• [Item dari sumber data]
--------------------
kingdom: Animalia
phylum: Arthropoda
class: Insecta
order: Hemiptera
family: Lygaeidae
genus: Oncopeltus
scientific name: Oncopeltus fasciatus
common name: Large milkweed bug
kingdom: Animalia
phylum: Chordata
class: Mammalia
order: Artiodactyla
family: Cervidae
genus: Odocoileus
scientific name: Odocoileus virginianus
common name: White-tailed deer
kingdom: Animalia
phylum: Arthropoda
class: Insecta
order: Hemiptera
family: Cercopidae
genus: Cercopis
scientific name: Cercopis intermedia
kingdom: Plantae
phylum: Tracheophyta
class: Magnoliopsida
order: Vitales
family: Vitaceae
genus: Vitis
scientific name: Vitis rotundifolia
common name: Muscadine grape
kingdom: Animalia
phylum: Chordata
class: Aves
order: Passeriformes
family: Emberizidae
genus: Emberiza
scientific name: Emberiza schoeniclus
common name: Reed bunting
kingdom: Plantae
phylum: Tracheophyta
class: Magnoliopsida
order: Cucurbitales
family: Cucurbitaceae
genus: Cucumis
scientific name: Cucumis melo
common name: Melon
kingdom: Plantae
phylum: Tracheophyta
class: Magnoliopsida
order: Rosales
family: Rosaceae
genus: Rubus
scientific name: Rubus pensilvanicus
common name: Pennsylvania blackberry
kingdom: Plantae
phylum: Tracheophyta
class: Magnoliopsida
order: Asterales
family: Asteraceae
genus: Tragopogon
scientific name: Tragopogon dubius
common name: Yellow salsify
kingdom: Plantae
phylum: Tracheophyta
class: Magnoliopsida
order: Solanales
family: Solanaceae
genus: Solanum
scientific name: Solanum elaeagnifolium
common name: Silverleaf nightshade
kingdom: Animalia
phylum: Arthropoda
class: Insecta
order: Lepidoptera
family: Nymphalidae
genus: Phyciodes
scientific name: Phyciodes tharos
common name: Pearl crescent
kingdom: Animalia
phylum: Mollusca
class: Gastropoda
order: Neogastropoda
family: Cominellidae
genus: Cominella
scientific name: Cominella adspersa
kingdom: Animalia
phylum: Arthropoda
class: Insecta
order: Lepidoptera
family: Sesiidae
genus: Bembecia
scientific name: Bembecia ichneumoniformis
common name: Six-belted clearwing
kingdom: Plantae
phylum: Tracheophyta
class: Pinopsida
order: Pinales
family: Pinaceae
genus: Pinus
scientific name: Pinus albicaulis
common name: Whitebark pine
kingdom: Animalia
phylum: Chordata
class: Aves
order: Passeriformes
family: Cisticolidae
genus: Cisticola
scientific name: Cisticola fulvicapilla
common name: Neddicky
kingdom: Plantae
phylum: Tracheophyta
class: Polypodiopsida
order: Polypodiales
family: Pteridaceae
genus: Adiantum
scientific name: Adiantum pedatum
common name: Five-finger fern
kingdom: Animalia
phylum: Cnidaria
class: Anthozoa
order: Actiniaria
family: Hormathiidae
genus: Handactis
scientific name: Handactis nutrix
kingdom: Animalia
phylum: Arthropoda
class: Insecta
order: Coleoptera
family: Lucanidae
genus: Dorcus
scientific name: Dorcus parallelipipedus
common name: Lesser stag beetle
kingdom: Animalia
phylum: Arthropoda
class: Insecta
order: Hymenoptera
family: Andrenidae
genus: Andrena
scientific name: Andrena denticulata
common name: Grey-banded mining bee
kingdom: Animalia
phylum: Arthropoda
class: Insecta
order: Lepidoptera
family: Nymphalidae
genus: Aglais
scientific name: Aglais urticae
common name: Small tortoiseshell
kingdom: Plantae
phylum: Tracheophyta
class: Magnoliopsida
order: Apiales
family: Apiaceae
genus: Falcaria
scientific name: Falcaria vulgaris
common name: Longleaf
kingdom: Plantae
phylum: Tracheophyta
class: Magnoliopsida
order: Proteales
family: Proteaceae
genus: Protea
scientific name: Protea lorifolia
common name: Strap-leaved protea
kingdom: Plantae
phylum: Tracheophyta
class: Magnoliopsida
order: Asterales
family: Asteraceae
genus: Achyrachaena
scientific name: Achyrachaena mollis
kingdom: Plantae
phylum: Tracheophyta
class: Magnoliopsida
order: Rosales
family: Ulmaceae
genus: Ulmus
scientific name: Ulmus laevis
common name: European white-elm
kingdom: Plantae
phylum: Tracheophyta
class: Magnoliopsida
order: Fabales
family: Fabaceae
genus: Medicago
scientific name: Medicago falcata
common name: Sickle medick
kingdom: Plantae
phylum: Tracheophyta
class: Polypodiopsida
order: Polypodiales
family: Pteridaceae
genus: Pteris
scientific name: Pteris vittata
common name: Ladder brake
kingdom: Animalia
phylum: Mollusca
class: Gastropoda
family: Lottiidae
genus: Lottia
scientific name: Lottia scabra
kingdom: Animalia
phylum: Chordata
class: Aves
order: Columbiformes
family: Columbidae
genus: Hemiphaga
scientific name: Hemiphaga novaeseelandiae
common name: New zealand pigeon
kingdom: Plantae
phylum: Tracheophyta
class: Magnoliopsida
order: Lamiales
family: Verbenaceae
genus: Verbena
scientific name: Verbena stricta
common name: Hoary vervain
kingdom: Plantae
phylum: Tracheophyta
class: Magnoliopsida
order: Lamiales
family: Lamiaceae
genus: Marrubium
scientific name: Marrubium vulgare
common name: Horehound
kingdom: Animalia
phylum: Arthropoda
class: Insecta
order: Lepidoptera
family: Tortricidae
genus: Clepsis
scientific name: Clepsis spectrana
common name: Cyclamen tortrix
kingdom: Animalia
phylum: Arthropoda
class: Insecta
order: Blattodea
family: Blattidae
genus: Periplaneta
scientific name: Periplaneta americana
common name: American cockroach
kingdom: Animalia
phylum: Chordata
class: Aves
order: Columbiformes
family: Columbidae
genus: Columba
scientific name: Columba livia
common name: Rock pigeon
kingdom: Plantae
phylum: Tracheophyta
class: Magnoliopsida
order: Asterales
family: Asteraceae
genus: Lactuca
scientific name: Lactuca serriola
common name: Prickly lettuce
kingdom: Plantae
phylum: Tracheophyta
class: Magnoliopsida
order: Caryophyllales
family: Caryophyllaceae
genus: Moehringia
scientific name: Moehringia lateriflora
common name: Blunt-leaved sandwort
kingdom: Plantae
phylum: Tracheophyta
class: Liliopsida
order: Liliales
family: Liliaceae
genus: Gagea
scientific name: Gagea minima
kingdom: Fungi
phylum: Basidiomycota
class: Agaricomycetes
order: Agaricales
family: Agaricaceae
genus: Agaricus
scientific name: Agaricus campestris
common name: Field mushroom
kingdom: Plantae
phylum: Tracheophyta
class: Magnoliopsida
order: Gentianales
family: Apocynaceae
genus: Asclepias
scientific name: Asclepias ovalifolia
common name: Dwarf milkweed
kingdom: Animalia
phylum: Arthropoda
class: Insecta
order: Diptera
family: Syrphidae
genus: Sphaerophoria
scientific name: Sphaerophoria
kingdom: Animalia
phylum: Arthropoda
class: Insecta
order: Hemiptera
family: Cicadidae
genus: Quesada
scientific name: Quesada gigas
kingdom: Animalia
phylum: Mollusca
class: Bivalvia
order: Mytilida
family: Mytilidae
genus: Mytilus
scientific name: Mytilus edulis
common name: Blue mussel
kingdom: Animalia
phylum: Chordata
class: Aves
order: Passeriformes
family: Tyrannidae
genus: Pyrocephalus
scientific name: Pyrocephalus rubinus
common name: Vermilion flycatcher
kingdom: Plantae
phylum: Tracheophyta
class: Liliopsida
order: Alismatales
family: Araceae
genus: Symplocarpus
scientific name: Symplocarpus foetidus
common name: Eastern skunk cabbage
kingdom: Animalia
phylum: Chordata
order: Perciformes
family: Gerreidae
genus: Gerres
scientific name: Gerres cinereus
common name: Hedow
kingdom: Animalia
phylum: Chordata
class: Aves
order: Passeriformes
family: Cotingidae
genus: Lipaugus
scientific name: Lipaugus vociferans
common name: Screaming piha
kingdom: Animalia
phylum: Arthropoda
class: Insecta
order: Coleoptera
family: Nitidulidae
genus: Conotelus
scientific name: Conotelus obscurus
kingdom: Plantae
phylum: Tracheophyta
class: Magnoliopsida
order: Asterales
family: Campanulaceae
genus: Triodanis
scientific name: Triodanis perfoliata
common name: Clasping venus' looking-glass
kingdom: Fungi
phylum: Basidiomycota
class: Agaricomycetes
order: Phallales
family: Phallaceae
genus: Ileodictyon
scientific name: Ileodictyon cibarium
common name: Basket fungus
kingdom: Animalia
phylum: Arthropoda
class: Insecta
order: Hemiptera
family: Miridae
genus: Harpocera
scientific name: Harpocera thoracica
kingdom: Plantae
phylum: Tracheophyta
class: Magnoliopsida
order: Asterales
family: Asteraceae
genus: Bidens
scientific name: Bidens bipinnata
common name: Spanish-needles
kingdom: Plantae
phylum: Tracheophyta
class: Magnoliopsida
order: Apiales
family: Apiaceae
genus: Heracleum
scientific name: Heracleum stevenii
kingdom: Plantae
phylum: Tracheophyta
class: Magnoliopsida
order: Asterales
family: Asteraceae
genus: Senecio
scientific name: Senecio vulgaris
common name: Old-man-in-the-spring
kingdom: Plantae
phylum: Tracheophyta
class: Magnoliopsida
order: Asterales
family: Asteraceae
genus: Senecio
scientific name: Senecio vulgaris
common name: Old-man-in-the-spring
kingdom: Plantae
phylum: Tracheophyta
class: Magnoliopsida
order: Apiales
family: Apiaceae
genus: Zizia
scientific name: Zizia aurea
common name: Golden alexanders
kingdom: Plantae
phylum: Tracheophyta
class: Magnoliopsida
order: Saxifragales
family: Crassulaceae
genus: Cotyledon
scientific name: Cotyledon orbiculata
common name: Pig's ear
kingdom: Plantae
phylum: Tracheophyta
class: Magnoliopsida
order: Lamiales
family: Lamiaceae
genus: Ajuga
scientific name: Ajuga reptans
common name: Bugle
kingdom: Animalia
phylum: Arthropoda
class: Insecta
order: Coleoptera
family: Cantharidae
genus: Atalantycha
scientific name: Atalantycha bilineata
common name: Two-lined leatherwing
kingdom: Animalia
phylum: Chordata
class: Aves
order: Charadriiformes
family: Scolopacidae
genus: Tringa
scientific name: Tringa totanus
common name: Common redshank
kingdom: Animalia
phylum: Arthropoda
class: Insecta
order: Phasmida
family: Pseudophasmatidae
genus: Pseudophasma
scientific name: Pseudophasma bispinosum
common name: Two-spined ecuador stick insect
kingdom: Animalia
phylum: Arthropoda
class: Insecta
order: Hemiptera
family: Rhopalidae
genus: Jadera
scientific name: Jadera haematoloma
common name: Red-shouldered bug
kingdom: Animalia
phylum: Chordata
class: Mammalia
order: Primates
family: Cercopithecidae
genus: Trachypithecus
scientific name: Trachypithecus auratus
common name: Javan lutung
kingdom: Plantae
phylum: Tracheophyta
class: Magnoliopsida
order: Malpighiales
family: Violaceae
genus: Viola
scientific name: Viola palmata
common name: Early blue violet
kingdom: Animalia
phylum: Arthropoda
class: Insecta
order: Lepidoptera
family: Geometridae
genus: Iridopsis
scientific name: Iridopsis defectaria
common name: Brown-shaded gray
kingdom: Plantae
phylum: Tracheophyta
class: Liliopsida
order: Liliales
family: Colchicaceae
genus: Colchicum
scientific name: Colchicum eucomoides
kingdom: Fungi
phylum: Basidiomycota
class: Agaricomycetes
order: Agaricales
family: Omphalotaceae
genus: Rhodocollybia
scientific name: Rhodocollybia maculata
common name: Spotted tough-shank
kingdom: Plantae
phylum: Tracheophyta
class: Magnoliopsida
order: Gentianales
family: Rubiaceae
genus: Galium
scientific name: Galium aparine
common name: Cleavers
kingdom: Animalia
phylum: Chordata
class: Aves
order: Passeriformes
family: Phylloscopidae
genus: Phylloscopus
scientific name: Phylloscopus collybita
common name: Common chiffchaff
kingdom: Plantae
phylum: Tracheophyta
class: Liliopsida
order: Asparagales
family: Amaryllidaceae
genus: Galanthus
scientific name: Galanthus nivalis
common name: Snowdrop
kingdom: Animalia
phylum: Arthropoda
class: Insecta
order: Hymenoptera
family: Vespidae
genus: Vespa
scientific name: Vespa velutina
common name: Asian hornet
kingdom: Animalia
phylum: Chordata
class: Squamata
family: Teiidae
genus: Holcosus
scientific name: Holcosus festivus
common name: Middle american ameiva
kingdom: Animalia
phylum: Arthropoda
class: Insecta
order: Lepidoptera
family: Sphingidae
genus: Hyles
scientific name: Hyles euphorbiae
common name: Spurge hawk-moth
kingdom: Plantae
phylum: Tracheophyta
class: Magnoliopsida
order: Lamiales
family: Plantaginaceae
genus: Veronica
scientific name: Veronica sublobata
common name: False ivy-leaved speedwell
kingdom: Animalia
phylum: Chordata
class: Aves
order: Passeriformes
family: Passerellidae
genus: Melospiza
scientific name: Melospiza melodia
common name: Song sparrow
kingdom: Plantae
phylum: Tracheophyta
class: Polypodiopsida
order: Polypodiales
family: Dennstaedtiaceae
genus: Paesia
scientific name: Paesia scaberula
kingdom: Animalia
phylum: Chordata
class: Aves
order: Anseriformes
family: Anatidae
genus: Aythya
--------------------
• [DESKRIPSI TUGAS]
Ubah baris-baris data di atas menjadi daftar bernomor, mulai dari baris yang memuat "scientific name: Cercopis intermedia" dan berakhir pada baris yang memuat "order: Solanales", termasuk kedua baris tersebut. Lewati baris yang kosong.

• [PENYELESAIAN TUGAS]
1. scientific name: Cercopis intermedia
2. kingdom: Plantae
3. phylum: Tracheophyta
4. class: Magnoliopsida
5. order: Vitales
6. family: Vitaceae
7. genus: Vitis
8. scientific name: Vitis rotundifolia
9. common name: Muscadine grape
10. kingdom: Animalia
11. phylum: Chordata
12. class: Aves
13. order: Passeriformes
14. family: Emberizidae
15. genus: Emberiza
16. scientific name: Emberiza schoeniclus
17. common name: Reed bunting
18. kingdom: Plantae
19. phylum: Tracheophyta
20. class: Magnoliopsida
21. order: Cucurbitales
22. family: Cucurbitaceae
23. genus: Cucumis
24. scientific name: Cucumis melo
25. common name: Melon
26. kingdom: Plantae
27. phylum: Tracheophyta
28. class: Magnoliopsida
29. order: Rosales
30. family: Rosaceae
31. genus: Rubus
32. scientific name: Rubus pensilvanicus
33. common name: Pennsylvania blackberry
34. kingdom: Plantae
35. phylum: Tracheophyta
36. class: Magnoliopsida
37. order: Asterales
38. family: Asteraceae
39. genus: Tragopogon
40. scientific name: Tragopogon dubius
41. common name: Yellow salsify
42. kingdom: Plantae
43. phylum: Tracheophyta
44. class: Magnoliopsida
45. order: Solanales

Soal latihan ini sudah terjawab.